Dr. Madeleine MacIvor, BEd ’87, MA ’93, EdD ’12

Educator Madeleine MacIvor was among 11 Aboriginal doctoral students to graduate from the University of British Columbia’s Faculty of Education in 2012. It was the largest group of Aboriginal students to graduate with doctoral degrees from any Canadian university education faculty in one year. MacIvor graduated from the Indigenous Teacher Education Program (NITEP) at UBC with a Bachelor of Education in 1987. For her master’s degree in 1993, she described how science and technology education was used in the 1800s to undermine Indigenous peoples’ belief systems and organizational structures, while at the same time promoting Christianity and Victorian work values. Subsequently, MacIvor became interested in incorporating Aboriginal perspectives into school science. Her 1995 work, Redefining Science Education for Aboriginal Students is still cited in discussions of Indigenous science education.

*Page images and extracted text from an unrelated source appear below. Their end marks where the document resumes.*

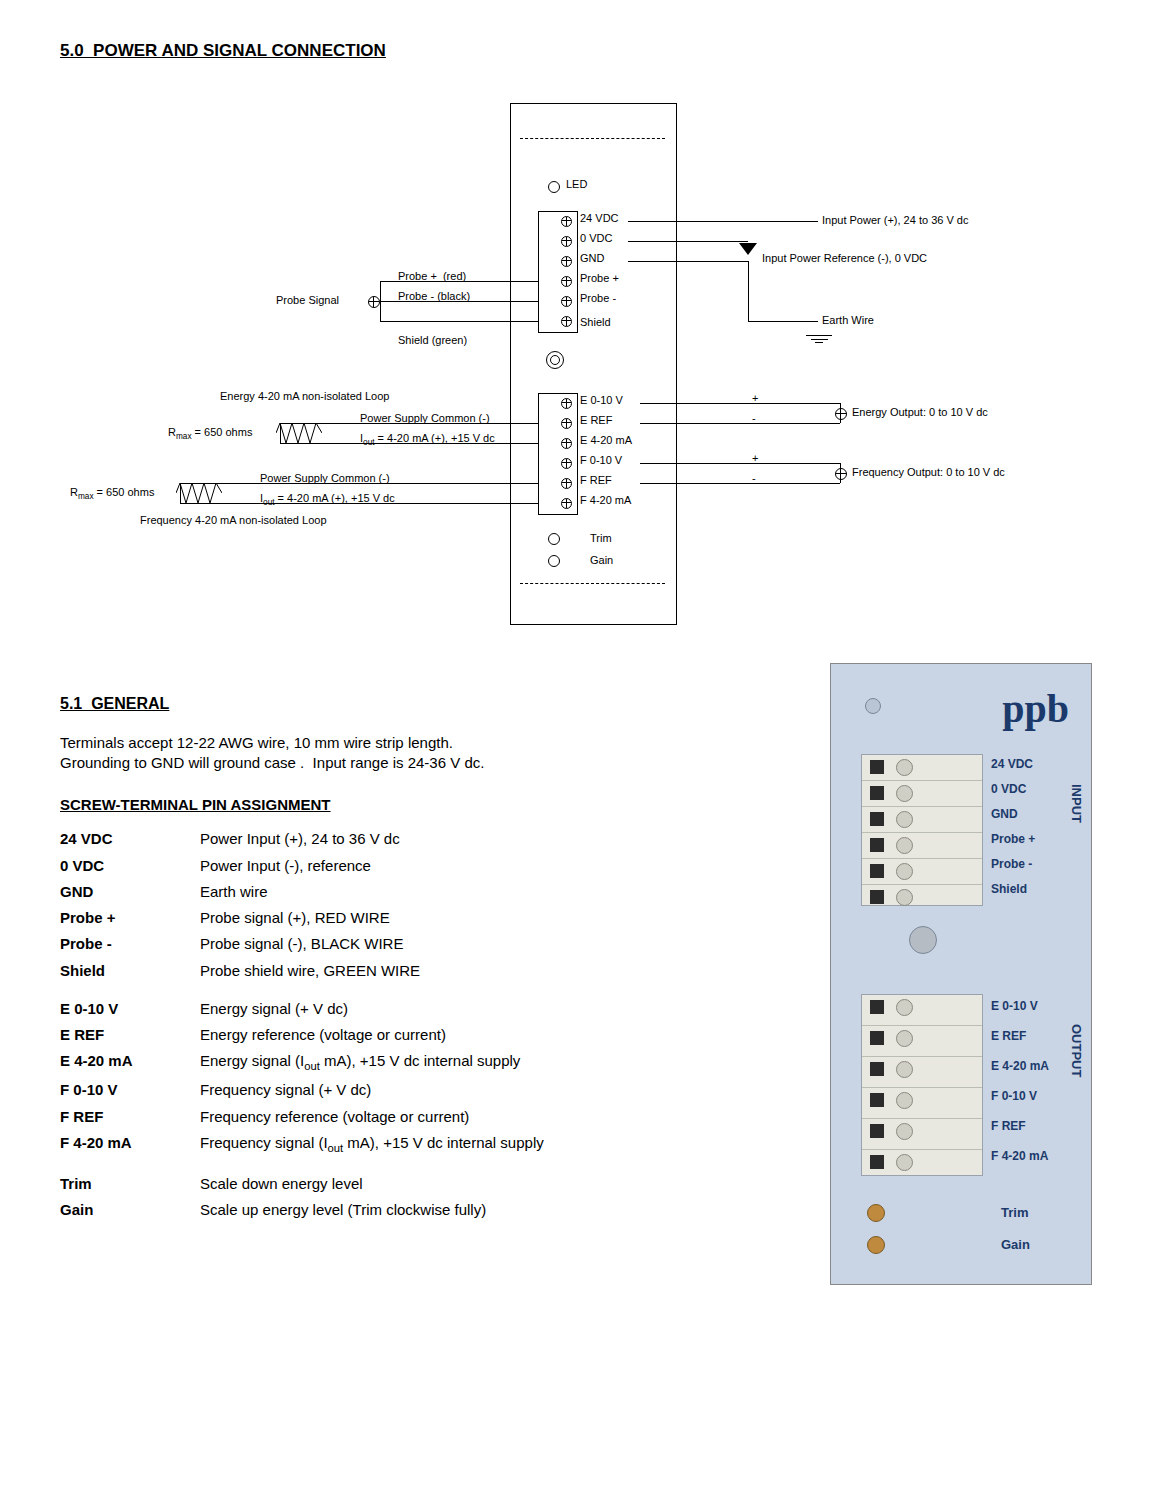5.0 POWER AND SIGNAL CONNECTION
LED
24 VDC
0 VDC
GND
Probe +
Probe -
Shield
Input Power (+), 24 to 36 V dc
Input Power Reference (-), 0 VDC
Earth Wire
Probe + (red)
Probe - (black)
Shield (green)
Probe Signal
E 0-10 V
E REF
E 4-20 mA
F 0-10 V
F REF
F 4-20 mA
+
-
Energy Output: 0 to 10 V dc
+
-
Frequency Output: 0 to 10 V dc
Energy 4-20 mA non-isolated Loop
Power Supply Common (-)
Iout = 4-20 mA (+), +15 V dc
Rmax = 650 ohms
Frequency 4-20 mA non-isolated Loop
Power Supply Common (-)
Iout = 4-20 mA (+), +15 V dc
Rmax = 650 ohms
Trim
Gain
5.1 GENERAL
Terminals accept 12-22 AWG wire, 10 mm wire strip length.
Grounding to GND will ground case . Input range is 24-36 V dc.
SCREW-TERMINAL PIN ASSIGNMENT
24 VDC
Power Input (+), 24 to 36 V dc
0 VDC
Power Input (-), reference
GND
Earth wire
Probe +
Probe signal (+), RED WIRE
Probe -
Probe signal (-), BLACK WIRE
Shield
Probe shield wire, GREEN WIRE
E 0-10 V
Energy signal (+ V dc)
E REF
Energy reference (voltage or current)
E 4-20 mA
Energy signal (Iout mA), +15 V dc internal supply
F 0-10 V
Frequency signal (+ V dc)
F REF
Frequency reference (voltage or current)
F 4-20 mA
Frequency signal (Iout mA), +15 V dc internal supply
Trim
Scale down energy level
Gain
Scale up energy level (Trim clockwise fully)
ppb
24 VDC
0 VDC
GND
Probe +
Probe -
Shield
INPUT
E 0-10 V
E REF
E 4-20 mA
F 0-10 V
F REF
F 4-20 mA
OUTPUT
Trim
Gain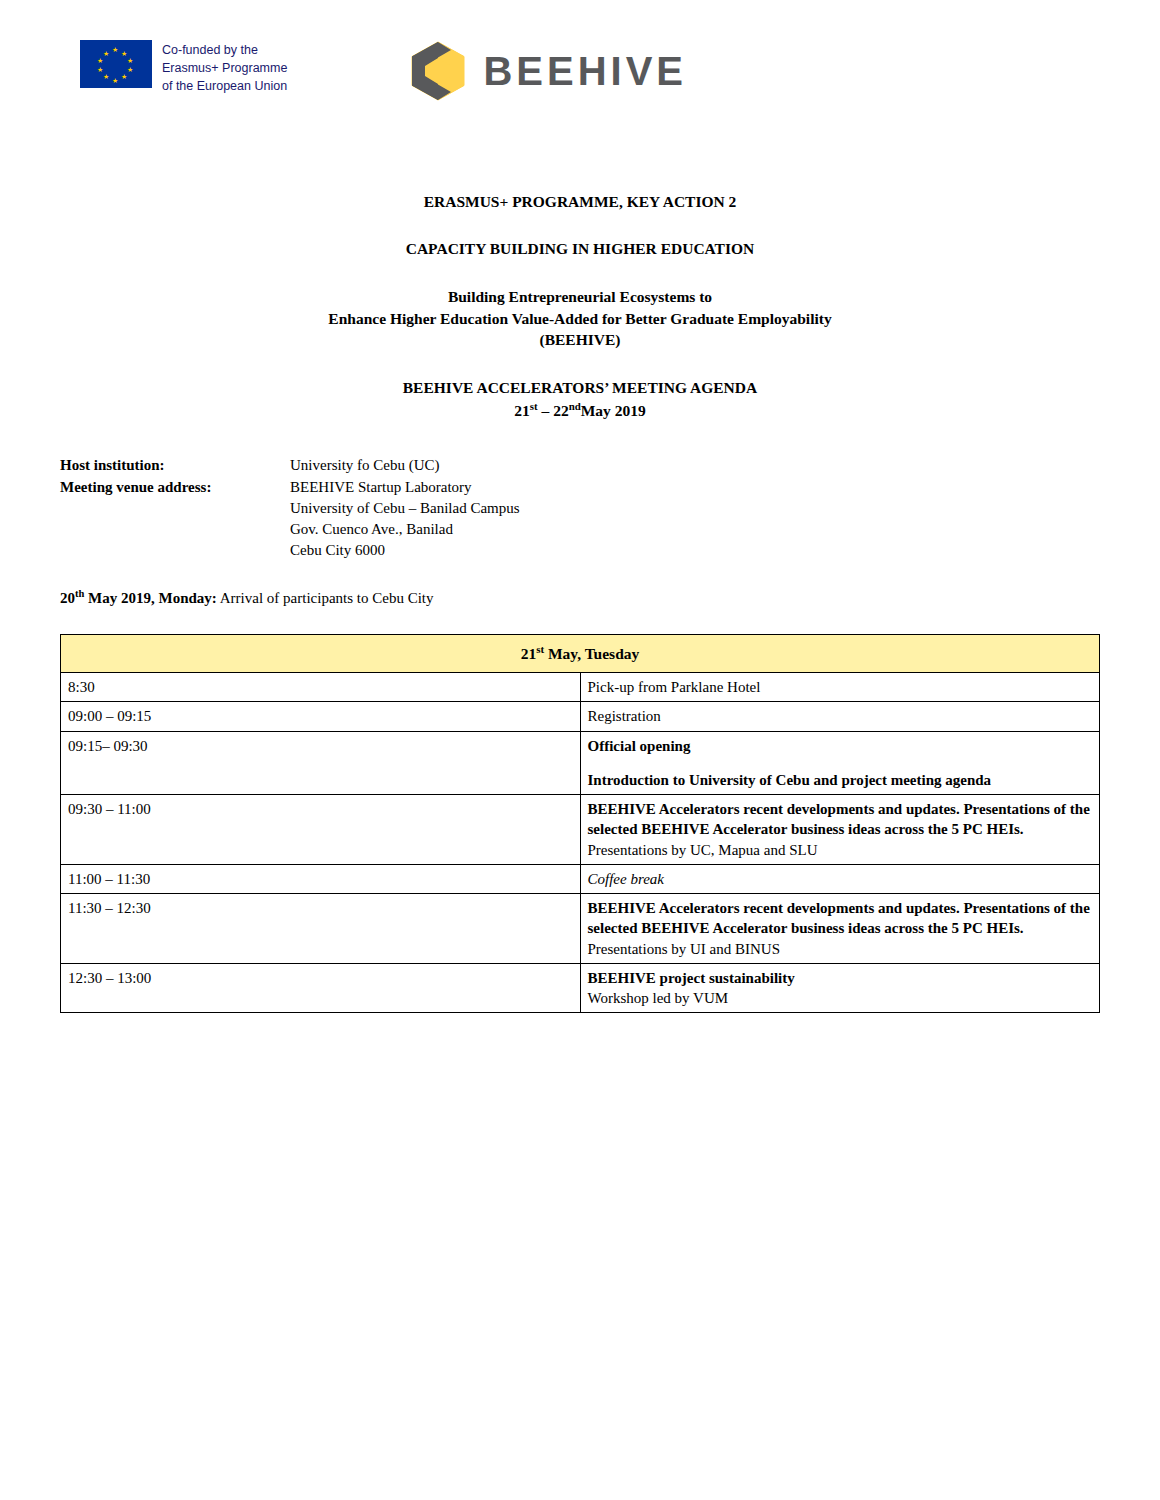★ ★ ★ ★ ★ ★ ★ ★ ★ ★
Co-funded by the
Erasmus+ Programme
of the European Union
BEEHIVE
ERASMUS+ PROGRAMME, KEY ACTION 2
CAPACITY BUILDING IN HIGHER EDUCATION
Building Entrepreneurial Ecosystems to
Enhance Higher Education Value-Added for Better Graduate Employability
(BEEHIVE)
BEEHIVE ACCELERATORS’ MEETING AGENDA
21st – 22ndMay 2019
Host institution:
University fo Cebu (UC)
Meeting venue address:
BEEHIVE Startup Laboratory
University of Cebu – Banilad Campus
Gov. Cuenco Ave., Banilad
Cebu City 6000
20th May 2019, Monday: Arrival of participants to Cebu City
| 21 st May, Tuesday |
| --- |
| 8:30 | Pick-up from Parklane Hotel |
| 09:00 – 09:15 | Registration |
| 09:15– 09:30 | Official opening Introduction to University of Cebu and project meeting agenda |
| 09:30 – 11:00 | BEEHIVE Accelerators recent developments and updates. Presentations of the selected BEEHIVE Accelerator business ideas across the 5 PC HEIs. Presentations by UC, Mapua and SLU |
| 11:00 – 11:30 | Coffee break |
| 11:30 – 12:30 | BEEHIVE Accelerators recent developments and updates. Presentations of the selected BEEHIVE Accelerator business ideas across the 5 PC HEIs. Presentations by UI and BINUS |
| 12:30 – 13:00 | BEEHIVE project sustainability Workshop led by VUM |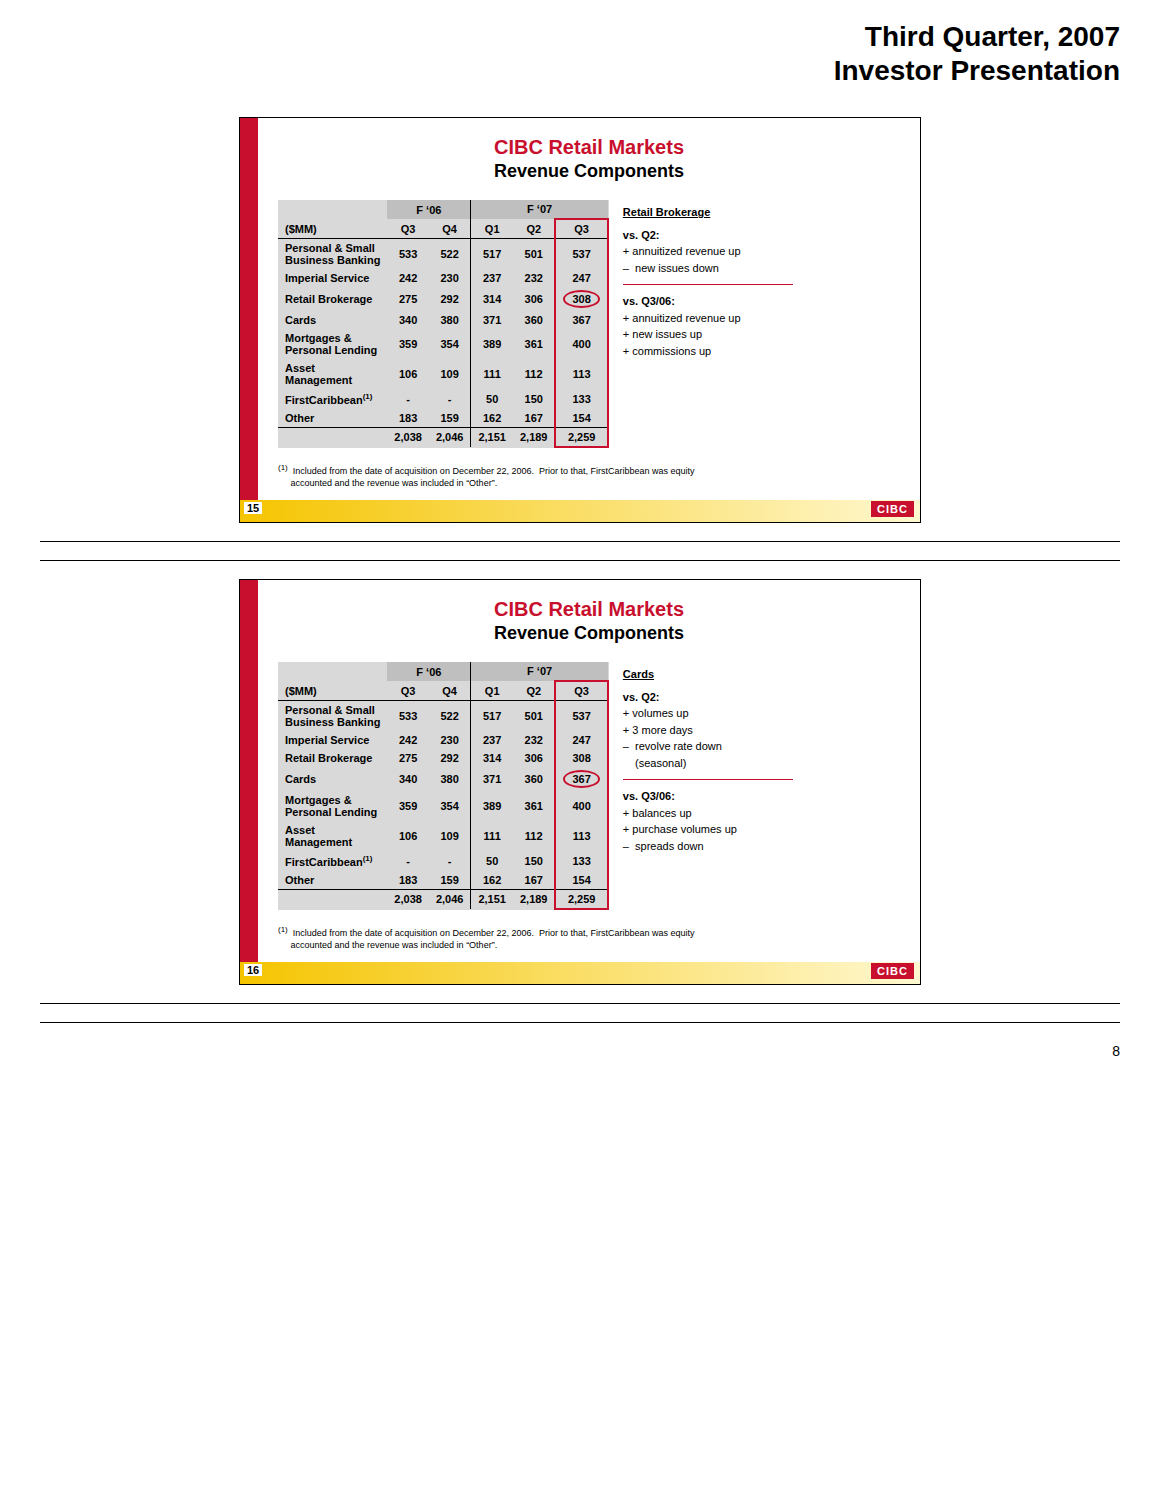Third Quarter, 2007
Investor Presentation
CIBC Retail Markets
Revenue Components
| | F ‘06 | F ‘07 |
| ($MM) | Q3 | Q4 | Q1 | Q2 | Q3 |
| Personal & Small Business Banking | 533 | 522 | 517 | 501 | 537 |
| Imperial Service | 242 | 230 | 237 | 232 | 247 |
| Retail Brokerage | 275 | 292 | 314 | 306 | 308 |
| Cards | 340 | 380 | 371 | 360 | 367 |
| Mortgages & Personal Lending | 359 | 354 | 389 | 361 | 400 |
| Asset Management | 106 | 109 | 111 | 112 | 113 |
| FirstCaribbean (1) | - | - | 50 | 150 | 133 |
| Other | 183 | 159 | 162 | 167 | 154 |
| | 2,038 | 2,046 | 2,151 | 2,189 | 2,259 |
Retail Brokerage
vs. Q2:
+ annuitized revenue up
– new issues down
vs. Q3/06:
+ annuitized revenue up
+ new issues up
+ commissions up
(1) Included from the date of acquisition on December 22, 2006. Prior to that, FirstCaribbean was equity
accounted and the revenue was included in “Other”.
15 CIBC
CIBC Retail Markets
Revenue Components
| | F ‘06 | F ‘07 |
| ($MM) | Q3 | Q4 | Q1 | Q2 | Q3 |
| Personal & Small Business Banking | 533 | 522 | 517 | 501 | 537 |
| Imperial Service | 242 | 230 | 237 | 232 | 247 |
| Retail Brokerage | 275 | 292 | 314 | 306 | 308 |
| Cards | 340 | 380 | 371 | 360 | 367 |
| Mortgages & Personal Lending | 359 | 354 | 389 | 361 | 400 |
| Asset Management | 106 | 109 | 111 | 112 | 113 |
| FirstCaribbean (1) | - | - | 50 | 150 | 133 |
| Other | 183 | 159 | 162 | 167 | 154 |
| | 2,038 | 2,046 | 2,151 | 2,189 | 2,259 |
Cards
vs. Q2:
+ volumes up
+ 3 more days
– revolve rate down
(seasonal)
vs. Q3/06:
+ balances up
+ purchase volumes up
– spreads down
(1) Included from the date of acquisition on December 22, 2006. Prior to that, FirstCaribbean was equity
accounted and the revenue was included in “Other”.
16 CIBC
8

Turning her analytical lens to more recent times, her doctoral dissertation provided a crucial record of changes in Aboriginal post-secondary education policy in BC from 1986 to 2011.

MacIvor, now retired, began working at UBC in 1989. Her roles included First Nations coordinator for the Faculty of Forestry, coordinator of student services for the First Nations House of Learning (FNHL), and later FNHL’s associate and acting director. Early in her career, she developed a summer science program for Aboriginal students that continues to run annually at UBC. During her time in the Faculty of Forestry, she encouraged and supported Aboriginal students, and improved enrolment and retention.

MacIvor received UBC’s Harry E. Taylor Canadian Indigenous Graduate Prize in Education in 2005. Five years later, she received UBC’s Jean Barman Prize in Indigenous Education. In 2011 she received a Doctorate of Letters, honoris causa from the University of the Fraser Valley for her work in Aboriginal education.